Kari Faux's Feisty Hip-Hop Finds a New Home in Los Angeles
After another long day of making beats and recording vocals at her studio perched in the hills of Glassell Park, Kari Faux notices a vintage Patti Smith fanzine resting on a futon. Once she grabs it, Faux shows her collaborators, including longtime friend Malik “Black Party” Flint, how she wants to create a similar zine of her own.
As she points out different fonts and photos, Faux can’t help but gush about Smith. “I’ve been watching interviews of her and watching her, and I feel I can relate to her,” she says as she flips through the zine's pages. Like the iconic protopunk, Faux doesn’t care much for conventional wisdom and takes pride in doing her own thing.

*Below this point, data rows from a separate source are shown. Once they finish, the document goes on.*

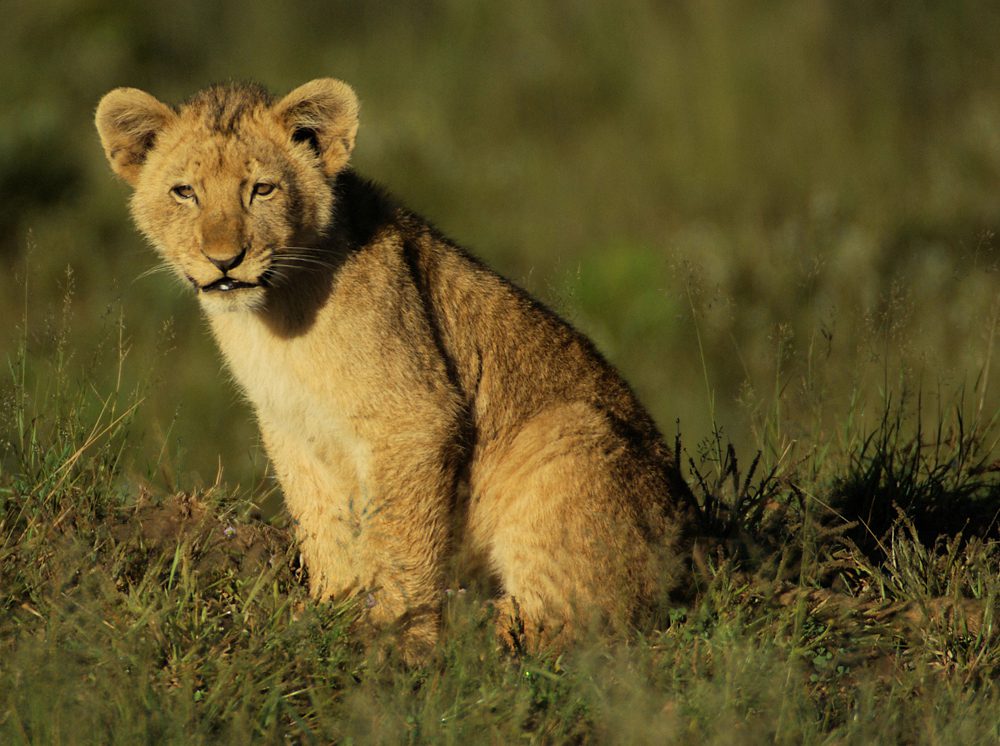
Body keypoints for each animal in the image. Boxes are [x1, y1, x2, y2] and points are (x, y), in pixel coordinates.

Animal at [95, 78, 693, 661]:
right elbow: (321, 523)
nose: (224, 260)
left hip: (574, 430)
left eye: (262, 190)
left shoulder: (414, 418)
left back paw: (474, 627)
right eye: (184, 192)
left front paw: (392, 631)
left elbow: (399, 535)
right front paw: (329, 610)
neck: (275, 319)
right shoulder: (290, 425)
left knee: (573, 623)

Originally from Little Rock, Faux moved to Los Angeles last October. Before she set foot in the city, she was already regarded as one of the fastest-rising stars in hip-hop.
She met Black Party when they were both 16 through Facebook, and subsequently at a skating rink. One of the first things the two did after moving to L.A. was attend Tyler, the Creator's Camp Flog Gnaw carnival. Calling it “as inspiring as fuck,” Faux points to the event as proof that nothing is unattainable.
She went to art school in Atlanta (“It was a terrible!”), so she's as involved in her visual presentation as her music. She has a keen sense of how her burgeoning fan base expects to see her presented in videos and online, and relies on word of mouth, more than marketing, to expand her audience.
“Music should be communal and should be a thing that excites you,” the 22-year-old says in her confident Southern drawl as she sits on a table outside her studio. “I knew if I released it like that, it was going to make people talk. It comes down to, I don’t like doing what everyone else is doing.”
After escaping a tenuous living situation in Atlanta that stifled her creativity, Faux moved back to Little Rock with a razor sharp vision of what she wanted to accomplish in 2014. She laid out her plan with Black Party and another friend. Once they had their goals and guidelines in place, Faux says things started to finally happen, both creatively and critically.
On the strength of a well-received mixtape and a lauded South by Southwest performance, Faux suddenly has ears focused on her music. “No Small Talk,” with a humorous video she conceptualized, was a delightfully catchy nod to retro Southern rap that positioned Faux as someone who had to be heard. Her mixtape, Laugh Now, Die Later, landed her a slot as the handpicked opener for Run the Jewels before she left Little Rock.
Last month, she released her video for “Gahdamn,” featuring Childish Gambino, with whom she shares a manager. The video is her reaction to all the naysayers she’s seen on Reddit and other forums, who mistake her confidence for brashness.
“Everyone thinks I’m this ratchet diva and that’s me sometimes,” she says defiantly. She calms down, grins, and continues quietly. “People think I’m snappy and feisty, but it’s only when I have to be because I won’t get what I want. But I’m very multi-faceted and there’s many different sides to me. I’m definitely a nerd who got picked on at school.”
Faux attributes some of her fearlessness to growing up in Little Rock, far from music industry hubs like New York, L.A. and Atlanta. “The thing about Little Rock is that you have to find things to do,” she explains. “I’m not really interested in going to jail or being pregnant or anything like that. It can be annoying, but it makes you have to do things to be creative.”
By time the self-proclaimed “rap game Daria” (“I was only six when I first watched, but I understood her because nobody gets me”) walks back inside, Black Party and Doc Allison are ready to play her a few new beats that gravitate towards downtempo house and alternative dance music. Her first full-length, Lost in Los Angeles, will intertwine these sounds and introduce an artist who isn’t afraid to take risks at the early stages of her career.
Faux says that her live show will encapsulate everything she stands for.
“I don’t want people to come see me and think that it’s just a concert,” she says. “I want it to be an event, and I’m just hosting it. If you have your arms crossed and just standing there, you better move to the back, because everyone’s gonna have a good time.”